Wenige Minuten später sitzt neben mir auf dem durchgesessenen Sofa im sportiven 90er Jahre Dessin ein Mann, den ich gerade erst kennen gelernt habe und heult. Er hat Tränen in den Augen, während er mir von seinem Liebeskummer erzählt. Seine Frau hat ihn verlassen nach 15 Monaten Ehe. Er ist ein ziemlich intelligenter Typ vom Schlag: sensibel wie sau. Seine Ex gehört zu den Neo-Feministinnen und ist eine ziemlich große Nummer in dem Bereich. Wenn man hohe Twitter-Follower-Zahlen und Kolumnen in einschlägigen Blättern als große Nummer bezeichnen kann. Aber in unserer Mitteilungsbedürfnis-Gesellschaft und einer Medienlandschaft die nach Mitteilungen dürstet reicht dies ja durchaus aus. Nun ja. Er und sie wollten Kinder bekommen und weil es nicht klappte gingen sie zum Kinderwunsch-Arzt. Da bekommt man als Frau scheinbar eine Hormonspritze und dann werden die Eizellen gemessen: Eine Eizelle heißt Ficken bis der Kinderwunsch-Arzt kommt, mehrere Eizellen besser nicht ficken, wenn man nicht Drei-, Vier oder Fünflinge will. Nach oben offen. Sex als solches bekommt neben dem Bockfaktor noch eine pragmatische Reproduktionskomponente.

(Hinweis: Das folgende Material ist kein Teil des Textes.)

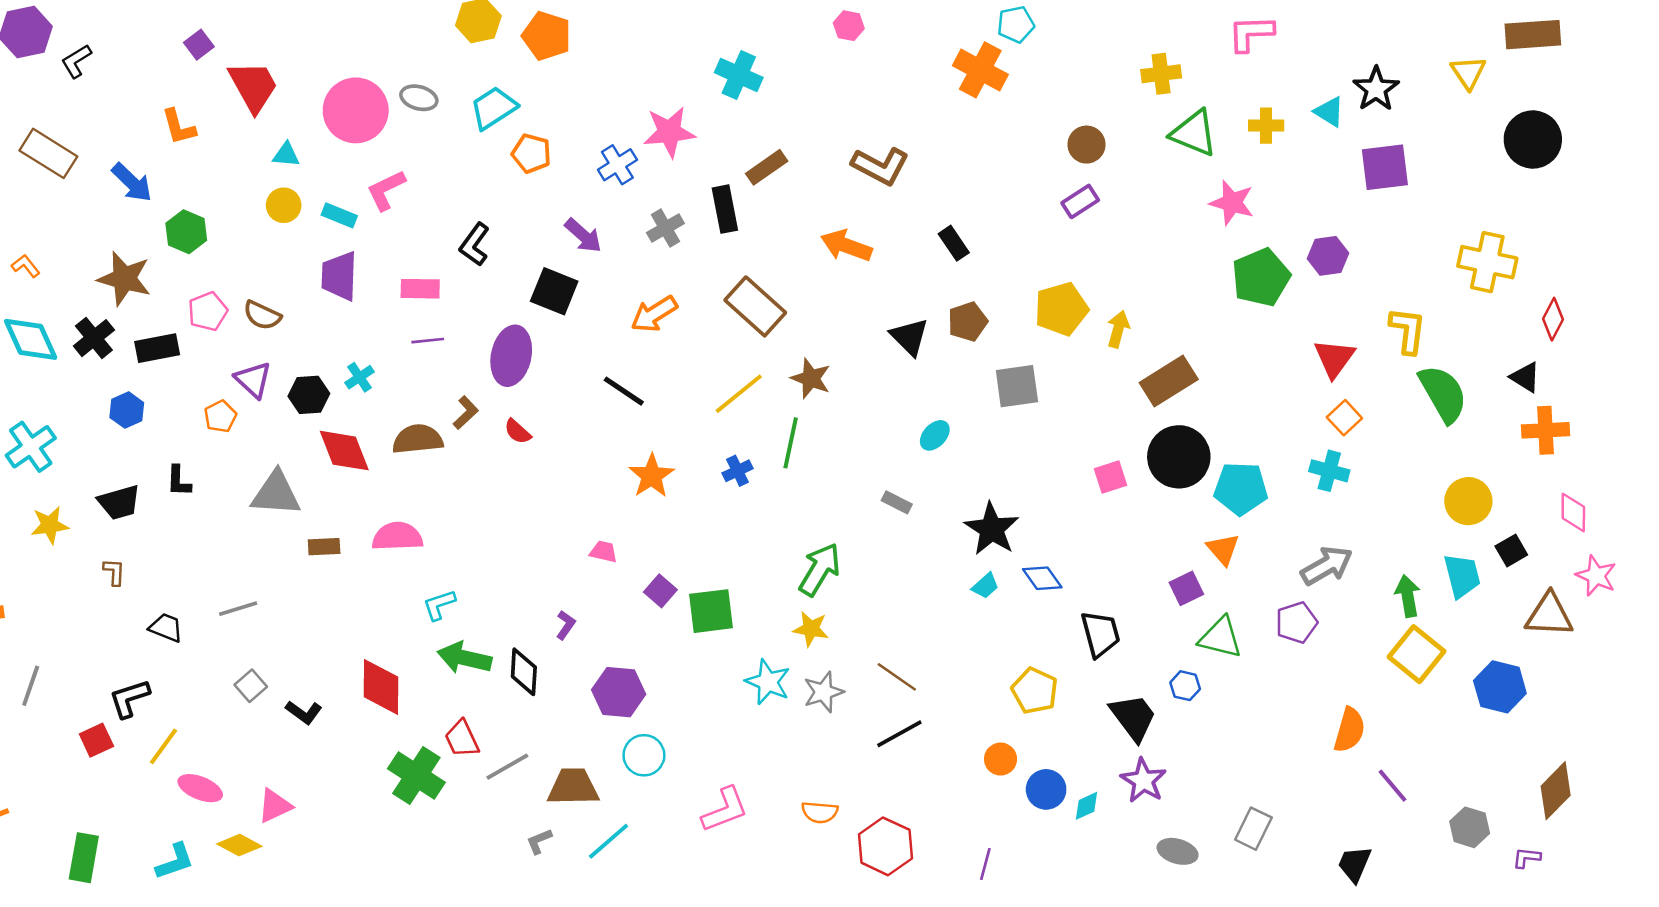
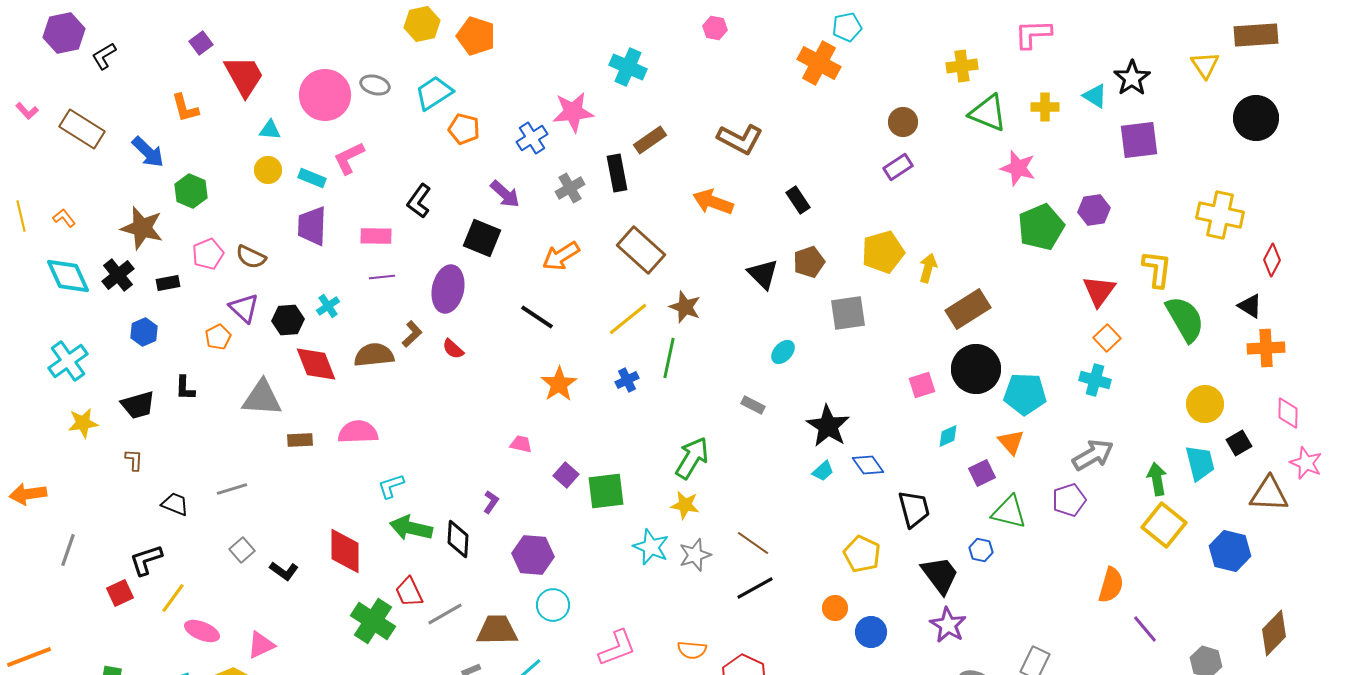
black rectangle: (157, 348) -> (168, 283), size x0.7
cyan diamond: (1087, 806) -> (948, 436), moved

Wird gänzlich entzaubert. Das war bei den beiden wohl auch so. Neben 1 Milliarde anderer Dinge, die sich in Langzeitbeziehungen akkumulieren.
Jetzt ist sie aus der gemeinsamen Wohnung ausgezogen und er sitzt ebenso Seelennackt neben mir. Auf den Schreck baut er einen Joint, die Augen sind noch feucht. Später wird er eine andere Frau treffen. Fuck the Pain away nannte das Peaches mal. Ich schau die Hunde der Punker an und denke, dass Tiere einen entscheidenden Vorteil haben: sie kennen keinen Liebeskummer. Sie haben keine feuchten Augen, sondern nur feuchte Schnauzen. Das Dreadlock-Mädchen sieht aus wie die Dreadlock-Mädchen immer schon ausgesehen haben. Moment verweile doch. Vielleicht nicht unbedingt hier auf diesem Sofa, das schon bessere Zeiten gesehen hat. Aber vielleicht irgendwo anders. In einer anderen, besseren Welt. Die meistens nie besser ist, außer in unseren Gedanken. Während also dieser mir ansonsten gänzlich unbekannte Mensch sein Herz ausschüttet wie ein Eimer mit Schmutzwasser in die Toilette, fällt mir ein, dass ich noch kein Valentinstag-Geschenk für meine Frau habe. Egal, wie man Liebe betrachtet, sie steckt voller Probleme.